Document segment: Begin

He added: ‘Insurers should reflect on the clarity provided here and, irrespective of any possible appeals, consider the steps they can take now to progress claims of the type that the judgment says should be paid.

‘They should also communicate directly and quickly with policyholders who have made claims affected by the judgment to explain next steps.

‘If any parties do appeal the judgment, we would expect that to be done in as rapid a manner as possible in line with the agreement that we made with insurers at the start of this process.

FCA’s interim chief executive Christopher Woolard, pictured above, said the judgement is a ‘significant step in resolving the uncertainty being faced by policyholders’

‘As we have recognised from the start of this case, thousands of small firms and potentially hundreds of thousands of jobs are relying on this.’

The Hiscox Action Group, which has over 400 members and intervened in the High Court case, also welcomed Tuesday’s ruling.

The group’s solicitor, Richard Leedham from Mishcon de Reya, said: ‘Today’s judgment by the High Court is one of the most significant in recent years and will provide a lifeline for small businesses across the country.

‘We joined the court case as we believed it was vital for businesses to have a voice in the proceedings and we are delighted they have finally been heard.’

Mark Killick, a Hiscox Action Group steering committee member, said: ‘Today’s judgment represents a huge victory for the Hiscox Action Group.’

He added: ‘The most important thing now is that the insurers accept this ruling and start to pay out rather than embark on a fruitless appeals process that will just cause more suffering for the very policyholders they were meant to protect.’

Huw Evans, Director-General of the Association of British Insurers (ABI), said: ‘Insurers have supported this fast-track court process led by the FCA to help bring clarity for customers and we welcome the speed with which the court has delivered a ruling.

Document segment: End
Extracted records: Begin

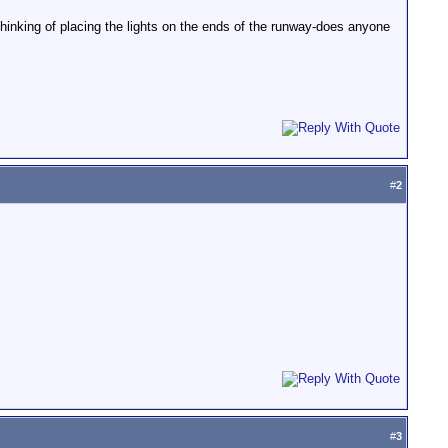
thinking of placing the lights on the ends of the runway-does anyone
#
2
#
3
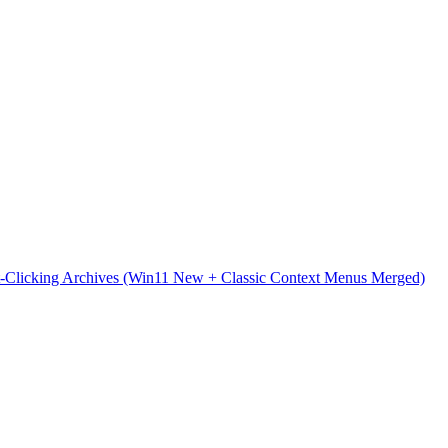
t-Clicking Archives (Win11 New + Classic Context Menus Merged)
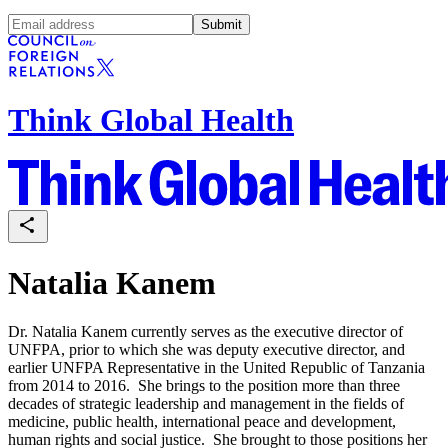
Submit
Think Global Health
Natalia Kanem
Dr. Natalia Kanem currently serves as the executive director of
UNFPA, prior to which she was deputy executive director, and
earlier UNFPA Representative in the United Republic of Tanzania
from 2014 to 2016. She brings to the position more than three
decades of strategic leadership and management in the fields of
medicine, public health, international peace and development,
human rights and social justice. She brought to those positions her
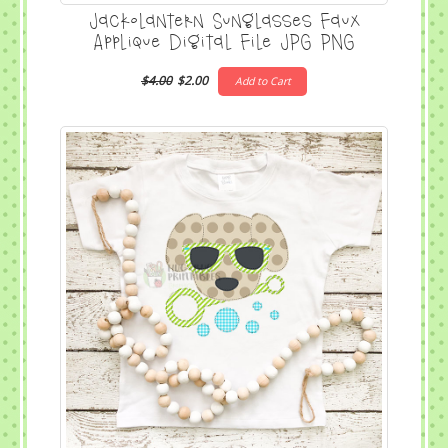
Jackolantern Sunglasses Faux
Applique Digital File JPG PNG
$4.00
$2.00
Add to Cart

Extracted records: End

:: Your tasks ::
1. Answer these questions using the article on the High Court insurance ruling.
(a) How many members does the Hiscox Action Group have?
(b) Which firm is Richard Leedham from?
(c) What post does Huw Evans hold?
2. Translate this sentence from the High Court ruling article into Spanish: "The Hiscox Action Group, which has over 400 members and intervened in the High Court case, also welcomed Tuesday’s ruling."
3. Continue the article on the High Court insurance ruling from its final sentence.

:: Responses to the tasks ::
1.
(a) Over 400
(b) Mishcon de Reya
(c) Director-General of the Association of British Insurers (ABI)

2. El Hiscox Action Group, que tiene más de 400 miembros e intervino en el caso del Tribunal Superior, también acogió con satisfacción el fallo del martes.

3.
‘The judgment divides evenly between insurers and policyholders on the main issues. The national lockdown was an unprecedented situation that posed understandable questions of interpretation for some business insurance contracts.

‘Insurers always regret any contract dispute with their customers and will continue to reflect on feedback from recent events. We recognise this continues to be a difficult time for many businesses, small and large, and for society as a whole. 

After the hearing, the FCA said the court, above, determined that the ‘disease clauses’ in most – but not all – of the policies in the test case provide cover to policyholders (file photo)

‘That is why insurers have made a range of commitments to help both businesses and individual customers through the crisis and why the industry expects to pay out over £1.7bn in Covid-19 claims.’

He added: ‘This is a complex judgment spanning 162 pages and 19 policy wordings and it will take a little time for those involved in the court case to understand what it means and consider any appeals. 

‘Individual insurers will be analysing the judgment, engaging with the regulator, taking account of the appeal process and keeping their customers informed in the period ahead.’ 

At an eight-day hearing in July, the FCA’s barrister Colin Edelman QC said about 370,000 policyholders ‘could potentially be affected by this litigation’.

He suggested this ‘ballpark figure’ pointed to the importance of the case for businesses ‘confronting the financial impact of the coronavirus epidemic’.

The FCA said the Government’s coronavirus public health controls had caused ‘substantial loss and distress to businesses’, particularly small and medium enterprises.

It argued that, while some insurers had provided payouts to customers, many businesses had had claims ‘rejected’ under ‘blanket denials of cover’.

A witness statement by the FCA’s director of general insurance and conduct specialists Matthew Brewis said that, up to early May, about 8,500 claims had policy wordings likely to be affected by the test case, with a value of approximately £1.2 billion.